Galaxies follow an evolutionary path that includes active growth and eventual decline. The term “dead galaxy” is the colloquial phrase astronomers use to describe a galaxy that has ceased forming new stars. This cessation of star birth, known as quenching, represents a significant transition in a galaxy’s life cycle, moving it from a vibrant, star-forming system to a more passive and stable one. Understanding how and why this happens provides insight into the physics that governs the evolution of the universe.
Defining Galactic Death
Astronomers define a dead galaxy, also called a quiescent galaxy, not by a complete absence of new stars, but by a dramatically low rate of production. This definition is based on the Star Formation Rate (SFR), which measures how quickly a galaxy is converting its gas into stars. Star-forming galaxies typically fall along the “star-forming main sequence,” where their SFR is directly proportional to their stellar mass. A galaxy is classified as quiescent when its star formation rate drops significantly below this main sequence. The distinction is between a gas-rich galaxy, like the Milky Way, which is actively forming stars, and a gas-poor, passive system that has effectively exhausted or lost its fuel supply.

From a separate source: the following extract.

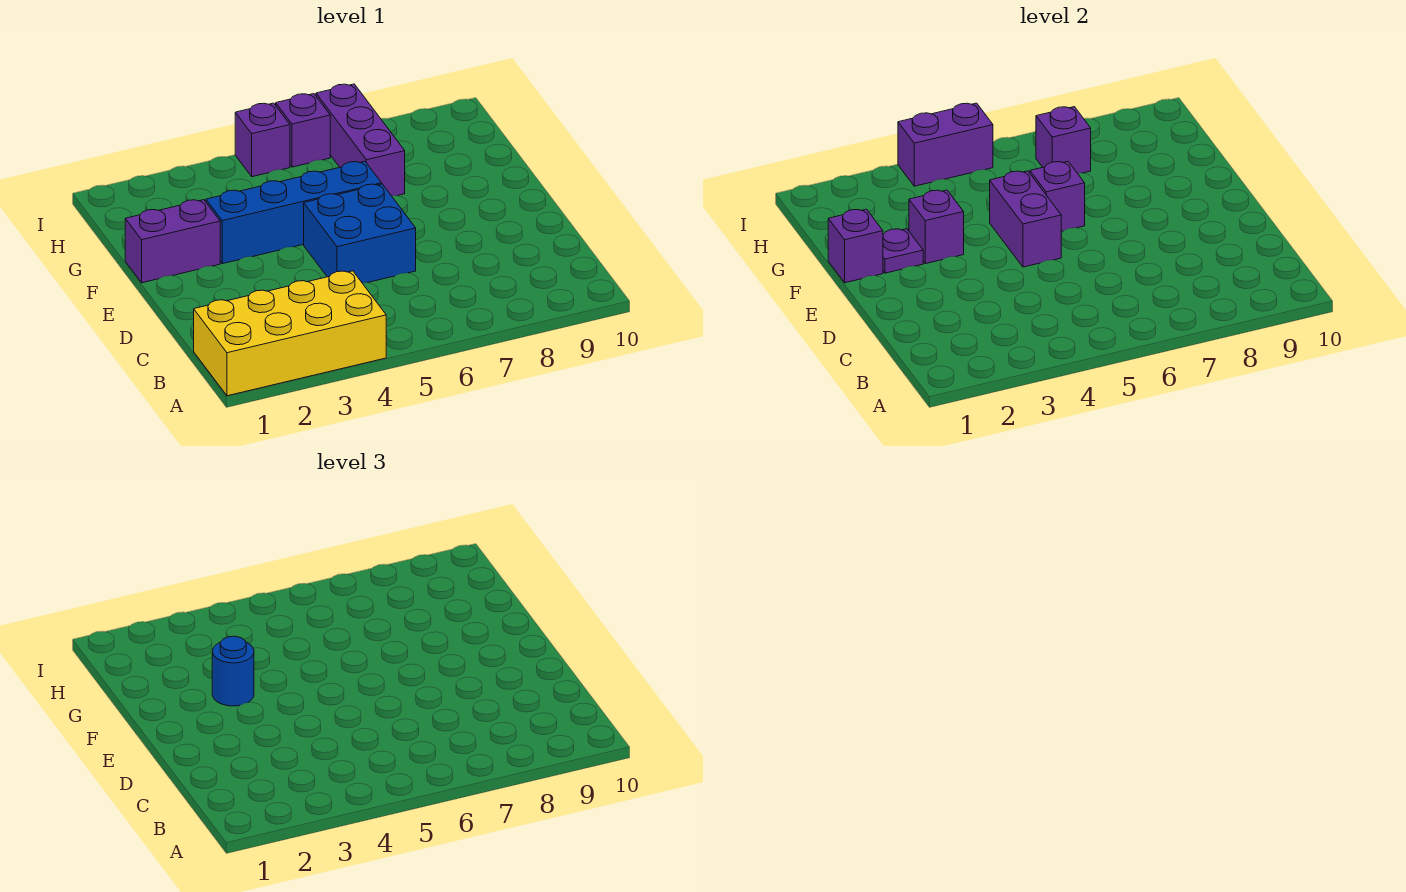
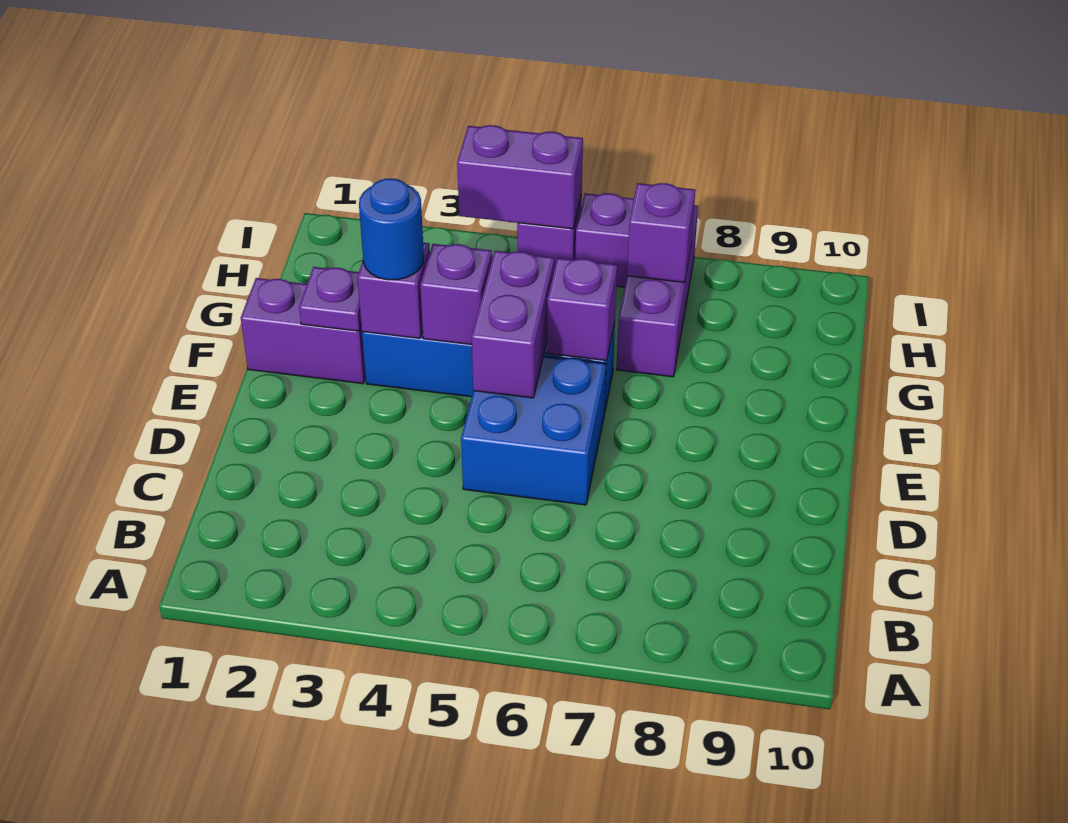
yellow brick A1:B4 level 1 -> none
purple brick F1 level 2 -> purple brick F4 level 2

Observable Characteristics of Dead Galaxies
The most immediate characteristic of a dead galaxy is its appearance, often described by astronomers as “red and dead.” This color is a direct result of its aging stellar population; without the continuous birth of new, hot, massive, and blue stars, the galaxy’s light becomes dominated by older, cooler, red stars. Quiescent galaxies frequently possess a distinct morphology, typically exhibiting an elliptical or spheroidal shape. This contrasts with the flat, disky, and spiral structures common in star-forming galaxies. A measurable lack of cold molecular hydrogen gas, the raw material for star formation, is a primary symptom of galactic death.
Mechanisms That Stop Star Formation
The physical processes responsible for shutting down star formation are collectively known as “quenching” and can be divided into internal and external mechanisms. Internal quenching is often linked to the supermassive black hole at the galaxy’s center, a phenomenon called Active Galactic Nuclei (AGN) feedback. This process involves the black hole ejecting powerful jets or winds, which heat the surrounding gas. This energy prevents the hot gas from cooling sufficiently to collapse and form new stars, acting like a thermostat that keeps the star-forming fuel too warm.
External mechanisms are driven by a galaxy’s environment, such as its membership in a dense galaxy cluster. One key environmental process is “ram pressure stripping,” where the high-speed passage of a galaxy through the cluster’s hot plasma exerts a drag force. This force effectively sweeps the galaxy’s cold star-forming gas out into space, a fast-acting mechanism that can strip a galaxy of its gas over tens of millions of years.
A slower environmental process is “strangulation” or “starvation,” which occurs when the supply of new, cold gas from the galaxy’s surrounding halo is cut off. The galaxy continues to form stars using its existing internal gas supply until it is exhausted. Tidal stripping and galaxy harassment, which are gravitational interactions with other galaxies in a dense cluster, can also physically distort a galaxy and remove its outer layers of gas.
The Long-Term Fate of Dead Galaxies
Once a galaxy is quenched, its evolutionary path is set toward becoming a massive, dark relic over cosmic time. Since star formation has effectively ceased, the galaxy’s existing stars simply age, cool, and dim. The bright, short-lived blue stars are the first to disappear, leaving behind the long-lived, low-mass red stars that dominate the galaxy’s light. These dead galaxies are expected to evolve into the cores of the oldest and most massive elliptical galaxies observed in the present-day universe. Mergers may increase the galaxy’s overall mass and further alter its spheroidal shape but do not reignite star formation due to the persistent lack of cold gas. The galaxy continues to fade as its remaining stars slowly burn out, eventually leaving behind a massive, gravitationally bound collection of stellar remnants, brown dwarfs, and dark matter.